Seaside® Florida- Apparently, a pro segregationist group will be shutting down an entire portion of Scenic Hwy 30A this Sunday to hold some sort of 5k rally. We believe that 5k (or kkkkk) is much worse than the regular kkk because they have two more “k’s” in their name. The chapter has been granted a demonstration permit and as a result, no cars, bikes, golf carts or other races will be permitted on the Western portion of 30A between Seaside® and somewhere else west of Seaside®.
Over drinks at Redd’s Fueling Station, Dune Allen City Attorney Herman Martin-Hubberdale said the permit was issued to a group whose name we have forgotten. Evidently, a few pints of that Grayton Beer named after that other, more serious South Walton website 30A.com will make your memory fuzzy. Plus, it was loud because it was open mic night. In retrospect, we may have totally misunderstood this entire story, but we’ll keep going anyway.

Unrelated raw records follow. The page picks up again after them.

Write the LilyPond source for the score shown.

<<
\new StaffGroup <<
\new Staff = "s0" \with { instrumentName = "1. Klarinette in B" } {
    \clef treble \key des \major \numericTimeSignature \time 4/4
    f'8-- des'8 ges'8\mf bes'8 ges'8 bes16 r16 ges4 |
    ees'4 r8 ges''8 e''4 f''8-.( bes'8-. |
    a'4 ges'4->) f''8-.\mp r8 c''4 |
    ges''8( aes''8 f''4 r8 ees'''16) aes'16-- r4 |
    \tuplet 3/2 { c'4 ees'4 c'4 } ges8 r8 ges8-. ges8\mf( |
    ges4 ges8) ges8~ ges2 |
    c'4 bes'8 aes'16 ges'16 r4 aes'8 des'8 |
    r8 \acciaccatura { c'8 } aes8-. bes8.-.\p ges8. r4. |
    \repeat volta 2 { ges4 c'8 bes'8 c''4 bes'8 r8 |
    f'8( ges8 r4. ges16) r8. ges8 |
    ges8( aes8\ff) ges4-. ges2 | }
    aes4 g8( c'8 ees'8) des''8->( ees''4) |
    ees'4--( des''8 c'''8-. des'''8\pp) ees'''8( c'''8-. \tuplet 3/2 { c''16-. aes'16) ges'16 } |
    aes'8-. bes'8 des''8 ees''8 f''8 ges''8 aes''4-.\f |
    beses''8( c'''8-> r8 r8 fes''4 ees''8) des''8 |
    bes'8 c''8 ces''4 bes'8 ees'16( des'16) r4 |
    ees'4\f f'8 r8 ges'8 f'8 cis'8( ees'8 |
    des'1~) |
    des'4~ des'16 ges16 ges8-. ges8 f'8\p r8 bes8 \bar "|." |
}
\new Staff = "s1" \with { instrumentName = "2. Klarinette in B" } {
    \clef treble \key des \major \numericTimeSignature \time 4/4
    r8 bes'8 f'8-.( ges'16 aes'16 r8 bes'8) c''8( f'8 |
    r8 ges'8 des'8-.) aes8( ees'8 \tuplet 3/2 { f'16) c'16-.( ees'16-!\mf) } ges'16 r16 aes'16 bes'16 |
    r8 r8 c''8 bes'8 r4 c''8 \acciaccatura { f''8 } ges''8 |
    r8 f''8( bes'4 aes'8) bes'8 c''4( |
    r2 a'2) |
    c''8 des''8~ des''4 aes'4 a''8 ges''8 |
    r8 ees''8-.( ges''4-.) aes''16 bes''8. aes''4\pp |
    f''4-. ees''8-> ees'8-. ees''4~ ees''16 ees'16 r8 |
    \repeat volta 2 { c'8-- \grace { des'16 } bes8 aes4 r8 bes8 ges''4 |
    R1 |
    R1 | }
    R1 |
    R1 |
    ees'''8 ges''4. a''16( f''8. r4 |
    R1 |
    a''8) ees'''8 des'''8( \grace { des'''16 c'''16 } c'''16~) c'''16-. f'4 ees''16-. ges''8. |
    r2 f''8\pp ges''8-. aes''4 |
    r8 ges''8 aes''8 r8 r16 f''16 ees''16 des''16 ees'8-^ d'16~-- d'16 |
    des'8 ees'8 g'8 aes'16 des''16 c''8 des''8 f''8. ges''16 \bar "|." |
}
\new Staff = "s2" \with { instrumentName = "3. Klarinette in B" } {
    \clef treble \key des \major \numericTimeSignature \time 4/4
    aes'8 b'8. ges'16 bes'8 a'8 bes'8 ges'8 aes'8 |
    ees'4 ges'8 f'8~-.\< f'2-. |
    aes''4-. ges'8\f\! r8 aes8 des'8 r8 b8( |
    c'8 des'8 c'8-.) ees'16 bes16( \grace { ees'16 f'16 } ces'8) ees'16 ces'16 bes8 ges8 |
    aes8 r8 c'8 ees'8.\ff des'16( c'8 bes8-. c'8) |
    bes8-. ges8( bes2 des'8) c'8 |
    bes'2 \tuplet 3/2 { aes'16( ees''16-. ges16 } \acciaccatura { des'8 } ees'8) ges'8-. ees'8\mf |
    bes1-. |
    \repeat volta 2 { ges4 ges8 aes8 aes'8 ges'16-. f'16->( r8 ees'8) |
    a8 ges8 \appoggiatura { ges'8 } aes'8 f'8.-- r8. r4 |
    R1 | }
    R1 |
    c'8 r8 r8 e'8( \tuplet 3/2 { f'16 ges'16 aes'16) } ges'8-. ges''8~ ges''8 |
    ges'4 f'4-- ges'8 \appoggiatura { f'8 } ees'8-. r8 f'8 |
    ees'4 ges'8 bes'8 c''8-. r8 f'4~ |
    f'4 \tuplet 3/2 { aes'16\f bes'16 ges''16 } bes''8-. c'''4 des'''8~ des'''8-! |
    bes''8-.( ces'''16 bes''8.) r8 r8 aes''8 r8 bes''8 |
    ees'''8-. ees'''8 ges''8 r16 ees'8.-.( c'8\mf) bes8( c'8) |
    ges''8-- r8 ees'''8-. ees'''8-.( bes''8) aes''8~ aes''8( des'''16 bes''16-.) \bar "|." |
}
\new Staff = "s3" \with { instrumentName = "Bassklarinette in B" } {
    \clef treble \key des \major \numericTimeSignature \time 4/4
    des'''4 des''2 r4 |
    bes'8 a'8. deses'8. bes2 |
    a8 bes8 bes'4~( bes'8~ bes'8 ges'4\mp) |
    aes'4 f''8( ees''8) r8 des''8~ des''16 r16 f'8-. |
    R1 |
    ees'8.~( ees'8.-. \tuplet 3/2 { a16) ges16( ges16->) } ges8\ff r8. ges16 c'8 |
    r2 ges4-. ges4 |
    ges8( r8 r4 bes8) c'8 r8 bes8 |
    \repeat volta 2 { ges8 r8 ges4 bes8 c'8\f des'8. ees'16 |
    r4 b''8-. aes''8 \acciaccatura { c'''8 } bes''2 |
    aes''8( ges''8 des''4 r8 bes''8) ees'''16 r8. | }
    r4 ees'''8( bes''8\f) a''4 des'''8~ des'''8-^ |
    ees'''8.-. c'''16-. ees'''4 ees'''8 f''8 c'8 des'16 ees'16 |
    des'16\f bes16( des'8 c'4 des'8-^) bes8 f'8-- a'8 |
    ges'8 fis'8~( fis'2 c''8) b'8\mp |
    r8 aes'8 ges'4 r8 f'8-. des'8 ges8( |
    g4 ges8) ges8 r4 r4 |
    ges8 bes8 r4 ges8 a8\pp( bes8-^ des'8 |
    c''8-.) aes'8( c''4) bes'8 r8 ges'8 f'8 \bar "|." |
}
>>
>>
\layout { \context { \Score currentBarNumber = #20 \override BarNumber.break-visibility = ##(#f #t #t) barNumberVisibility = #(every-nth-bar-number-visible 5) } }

Based on what we could discern from a DOT sign placed at the Ed Walline Beach access, the planned rally will only allow one race (singular) to utilize the closed section of the Highway. The rally is to be held on March 2nd between the hours of 6 something and 10:30 AMish.
Seems like we also heard something about this particular race of people…whichever one they are…really liking Vera Bradley hand bags.
“I think it’s wrong,” said one lady who had just finished singing a Smokey Robinson song during her open mic segment. “How can they get away with something like that in this day and time. Hey, can you see about getting me one of those Vera Bradley bags?”
The brazenness of this event has spawned similar events to be scheduled by other groups. The local Irish contingent will be holding their very own Parade and pride festival on March 15th, and we wouldn’t be surprised if the Ukrainian residents didn’t follow suit.